DruidSynge - a performance of all six of Synge's plays - is at the Town Hall Theatre, Galway, from next Saturday until July 30. It then moves to the Olympia Theatre, Dublin and, as part of Edinburgh International Festival, to the King's Theatre, in Scotland

THE DRUID YEARS

1975
Druid is founded by Garry Hynes, Marie Mullen and Mick Lally. The company's first productions include Tennessee Williams's The Glass Menagerie, Samuel Beckett's The Loves of Cass McGuire and JM Synge's The Playboy of the Western World.

1979
After a long search for a place to call its own, Druid persuades Galway merchant family Thomas McDonogh & Sons to lease it a disused tea warehouse on Chapel Lane. The company members themselves turn the building into a theatre.

1985
In a famous production of Tom Murphy's Bailegangaire, Siobhan McKenna gives a legendary performance.

1991
Maeliosa Stafford takes over as artistic director for three years before Garry Hynes returns.

1996
Martin McDonagh's The Beauty Queen of Leenane opens in Galway and goes on to play in Dublin, London, and Sydney.
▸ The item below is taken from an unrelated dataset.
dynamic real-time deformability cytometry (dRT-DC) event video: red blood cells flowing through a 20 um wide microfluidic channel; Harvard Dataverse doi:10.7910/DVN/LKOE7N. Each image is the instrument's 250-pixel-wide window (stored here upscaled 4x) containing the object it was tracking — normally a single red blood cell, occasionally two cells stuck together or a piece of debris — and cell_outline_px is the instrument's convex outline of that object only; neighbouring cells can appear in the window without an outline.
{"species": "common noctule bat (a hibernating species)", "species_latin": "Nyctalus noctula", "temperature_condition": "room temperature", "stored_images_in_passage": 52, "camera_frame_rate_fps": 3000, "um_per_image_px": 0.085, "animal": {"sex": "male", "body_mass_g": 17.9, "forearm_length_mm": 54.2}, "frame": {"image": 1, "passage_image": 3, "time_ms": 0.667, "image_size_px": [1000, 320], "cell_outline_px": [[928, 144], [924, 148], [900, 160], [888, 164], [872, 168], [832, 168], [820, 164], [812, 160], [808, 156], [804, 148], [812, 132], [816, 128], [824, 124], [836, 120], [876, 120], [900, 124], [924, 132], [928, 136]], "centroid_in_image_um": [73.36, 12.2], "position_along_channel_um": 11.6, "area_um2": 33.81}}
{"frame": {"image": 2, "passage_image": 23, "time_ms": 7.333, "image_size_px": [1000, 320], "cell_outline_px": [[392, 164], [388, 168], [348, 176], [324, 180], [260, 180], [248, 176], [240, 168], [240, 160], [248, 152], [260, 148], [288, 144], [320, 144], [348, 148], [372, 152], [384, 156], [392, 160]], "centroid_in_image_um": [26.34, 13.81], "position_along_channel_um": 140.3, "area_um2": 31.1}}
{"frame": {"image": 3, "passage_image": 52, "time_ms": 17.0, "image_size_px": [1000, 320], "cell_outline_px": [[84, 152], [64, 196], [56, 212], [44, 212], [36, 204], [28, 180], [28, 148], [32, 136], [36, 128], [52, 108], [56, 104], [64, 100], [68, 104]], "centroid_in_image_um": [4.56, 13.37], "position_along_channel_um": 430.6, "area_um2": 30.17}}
The Chapel Lane building is donated to Druid by its owners.

1997
Two more plays from wunderkind McDonagh complete the hugely successful Leenane Trilogy: A Skull in Connemara and The Lonesome West. The trilogy tours Ireland and transfers to Australia.

1998
Beauty Queen transfers to Broadway, where it wins four Tony Awards, including best director for Hynes. She is the first female recipient of this award.

2004
DruidSynge is launched, with a new production of Synge's Playboy, starring Cillian Murphy in the lead role. It traverses Ireland in a tour which includes the Aran islands, so central to Synge's imagination.

2005 
The full DruidSynge project, along with a book of essays edited by Colm Tóibín, is to be launched in Galway.